* [The problem] If a line in the records below contains the word "který", return that line.

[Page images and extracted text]
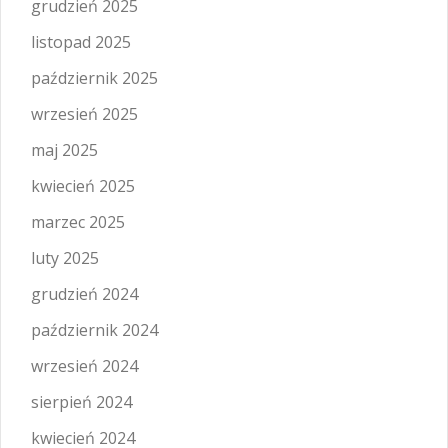
grudzień 2025
listopad 2025
październik 2025
wrzesień 2025
maj 2025
kwiecień 2025
marzec 2025
luty 2025
grudzień 2024
październik 2024
wrzesień 2024
sierpień 2024
kwiecień 2024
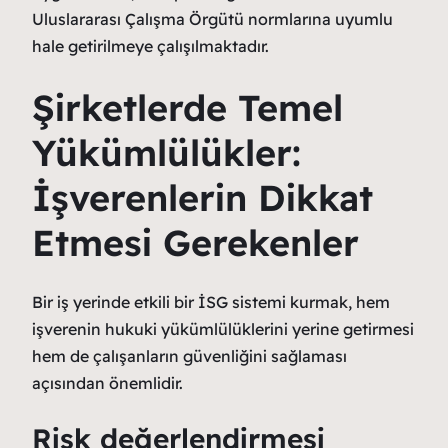
Uluslararası Çalışma Örgütü normlarına uyumlu
hale getirilmeye çalışılmaktadır.
Şirketlerde Temel
Yükümlülükler:
İşverenlerin Dikkat
Etmesi Gerekenler
Bir iş yerinde etkili bir İSG sistemi kurmak, hem
işverenin hukuki yükümlülüklerini yerine getirmesi
hem de çalışanların güvenliğini sağlaması
açısından önemlidir.
Risk değerlendirmesi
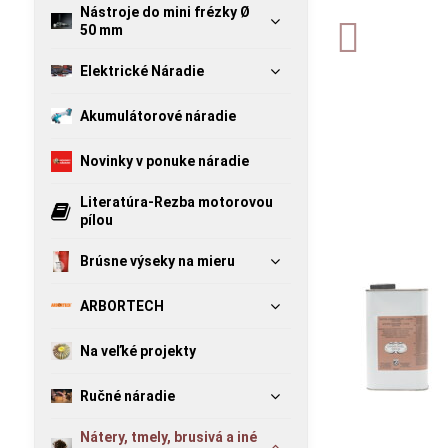
Nástroje do mini frézky Ø
50 mm
Elektrické Náradie
Akumulátorové náradie
Novinky v ponuke náradie
Literatúra-Rezba motorovou
pílou
Brúsne výseky na mieru
ARBORTECH
Na veľké projekty
Ručné náradie
Nátery, tmely, brusivá a iné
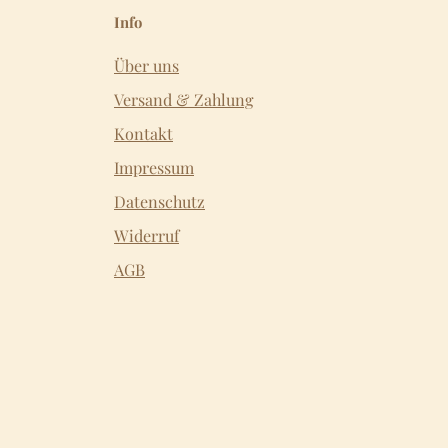
Info
Über uns
Versand & Zahlung
Kontakt
Impressum
Datenschutz
Widerruf
AGB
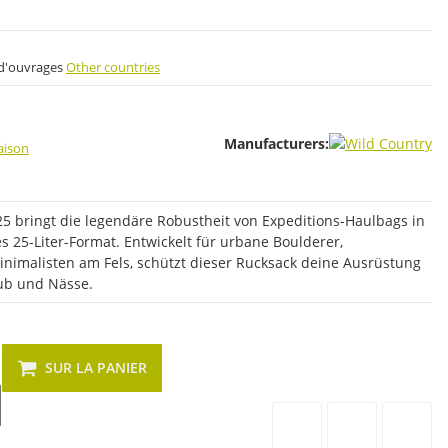
s d'ouvrages
Other countries
Manufacturers:
raison
25 bringt die legendäre Robustheit von Expeditions-Haulbags in
es 25-Liter-Format. Entwickelt für urbane Boulderer,
inimalisten am Fels, schützt dieser Rucksack deine Ausrüstung
ub und Nässe.
SUR LA PANIER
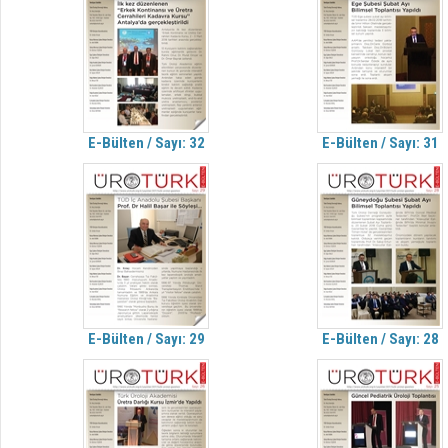
E-Bülten / Sayı: 32
E-Bülten / Sayı: 31
E-Bülten / Sayı: 29
E-Bülten / Sayı: 28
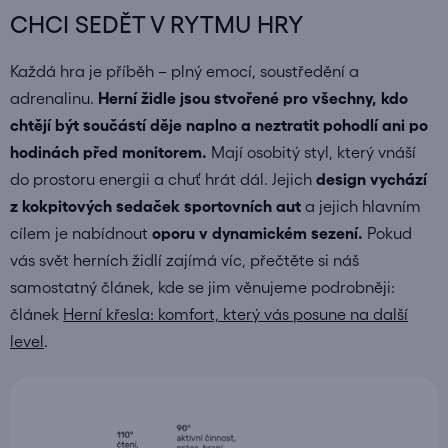
CHCI SEDĚT V RYTMU HRY
Každá hra je příběh – plný emocí, soustředění a
adrenalinu.
Herní židle jsou stvořené pro všechny, kdo
chtějí být součástí děje naplno a neztratit pohodlí ani po
hodinách před monitorem.
Mají osobitý styl, který vnáší
do prostoru energii a chuť hrát dál.
Jejich
design vychází
z
kokpitových sedaček sportovních aut
a jejich hlavním
cílem je nabídnout
oporu v dynamickém sezení.
Pokud
vás svět herních židlí zajímá víc, přečtěte si náš
samostatný článek, kde se jim věnujeme podrobněji:
článek
Herní křesla: komfort, který vás posune na další
level
.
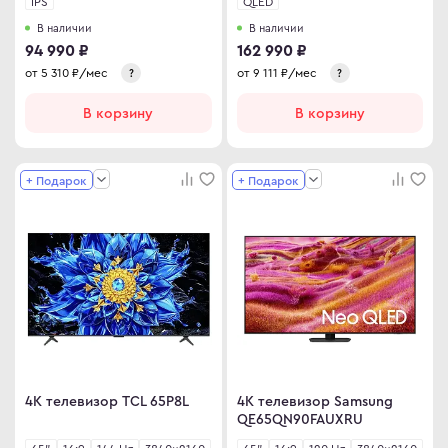
IPS
QLED
В наличии
В наличии
94 990 ₽
162 990 ₽
от
5 310
₽/мес
от
9 111
₽/мес
?
?
В корзину
В корзину
+ Подарок
+ Подарок
4K телевизор TCL 65P8L
4K телевизор Samsung
QE65QN90FAUXRU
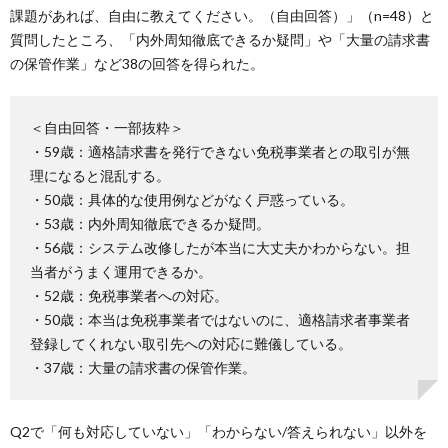
課題があれば、自由に教えてください。（自由回答）」（n=48）と
質問したところ、「内外周知徹底できるか疑問」や「大量の請求書
の保管作業」など38の回答を得られた。
＜自由回答・一部抜粋＞
・59歳：適格請求書を発行できない免税事業者との取引が無
理になると混乱する。
・50歳：具体的な使用例などがなく戸惑っている。
・53歳：内外周知徹底できるか疑問。
・56歳：システム改修したが本当に大丈夫かわからない。担
当者がうまく運用できるか。
・52歳：免税事業者への対応。
・50歳：本当は免税事業者ではないのに、適格請求者事業者
登録してくれない取引先への対応に難儀している。
・37歳：大量の請求書の保管作業。
Q2で「何も対応していない」「わからない/答えられない」以外を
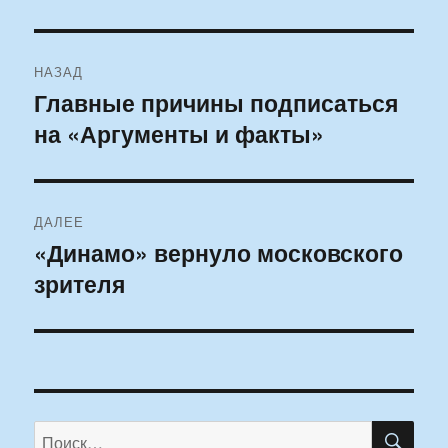
Навигация
НАЗАД
по
Главные причины подписаться
Предыдущая
на «Аргументы и факты»
запись:
записям
ДАЛЕЕ
«Динамо» вернуло московского
Следующая
зрителя
запись:
ПО
Искать:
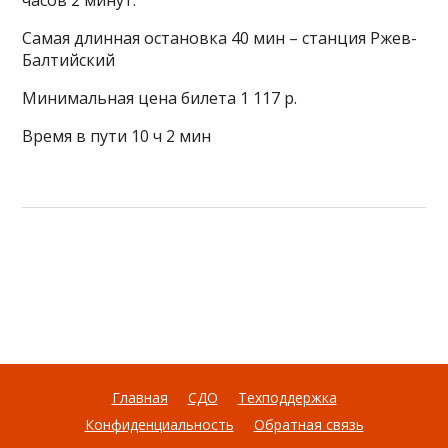
часов 2 минут.
Самая длинная остановка 40 мин – станция Ржев-
Балтийский
Минимальная цена билета 1 117 р.
Время в пути 10 ч 2 мин
Главная
СДО
Техподдержка
Конфиденциальность
Обратная связь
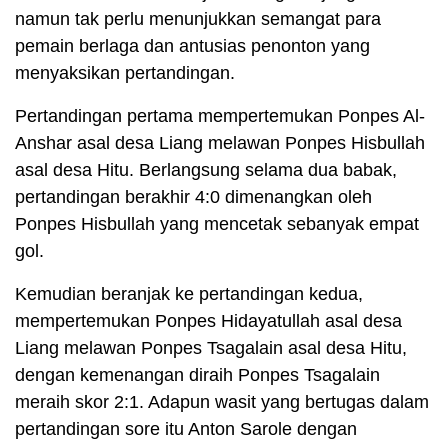
namun tak perlu menunjukkan semangat para
pemain berlaga dan antusias penonton yang
menyaksikan pertandingan.
Pertandingan pertama mempertemukan Ponpes Al-
Anshar asal desa Liang melawan Ponpes Hisbullah
asal desa Hitu. Berlangsung selama dua babak,
pertandingan berakhir 4:0 dimenangkan oleh
Ponpes Hisbullah yang mencetak sebanyak empat
gol.
Kemudian beranjak ke pertandingan kedua,
mempertemukan Ponpes Hidayatullah asal desa
Liang melawan Ponpes Tsagalain asal desa Hitu,
dengan kemenangan diraih Ponpes Tsagalain
meraih skor 2:1. Adapun wasit yang bertugas dalam
pertandingan sore itu Anton Sarole dengan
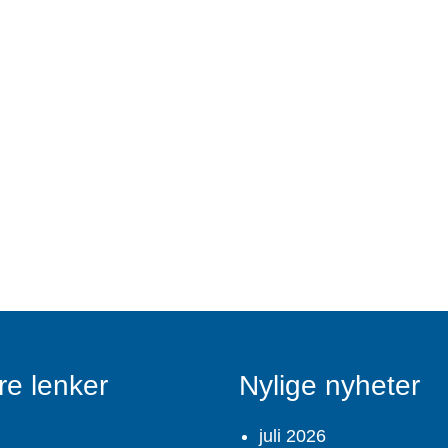
re lenker
Nylige nyheter
juli 2026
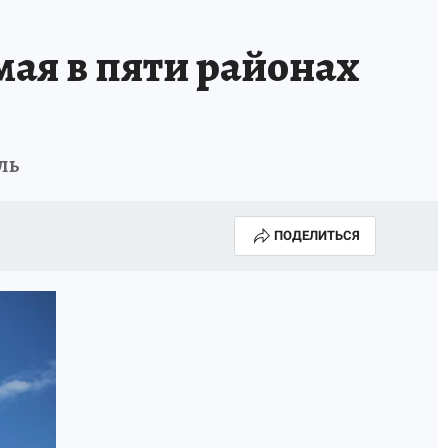
мая в пяти районах
ль
ПОДЕЛИТЬСЯ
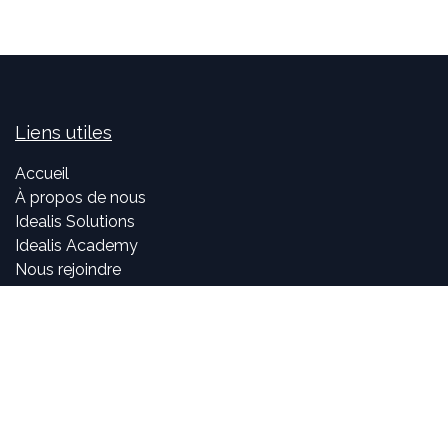
Liens utiles
Accueil
À propos de nous
Idealis Solutions
Idealis Academy
Nous rejoindre
Become a partner
À propos de nous
Nos consultants sont passionnés par le numérique et les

* [Answer section]
Mají osobitý styl, který vnáší
Herní křesla: komfort, který vás posune na další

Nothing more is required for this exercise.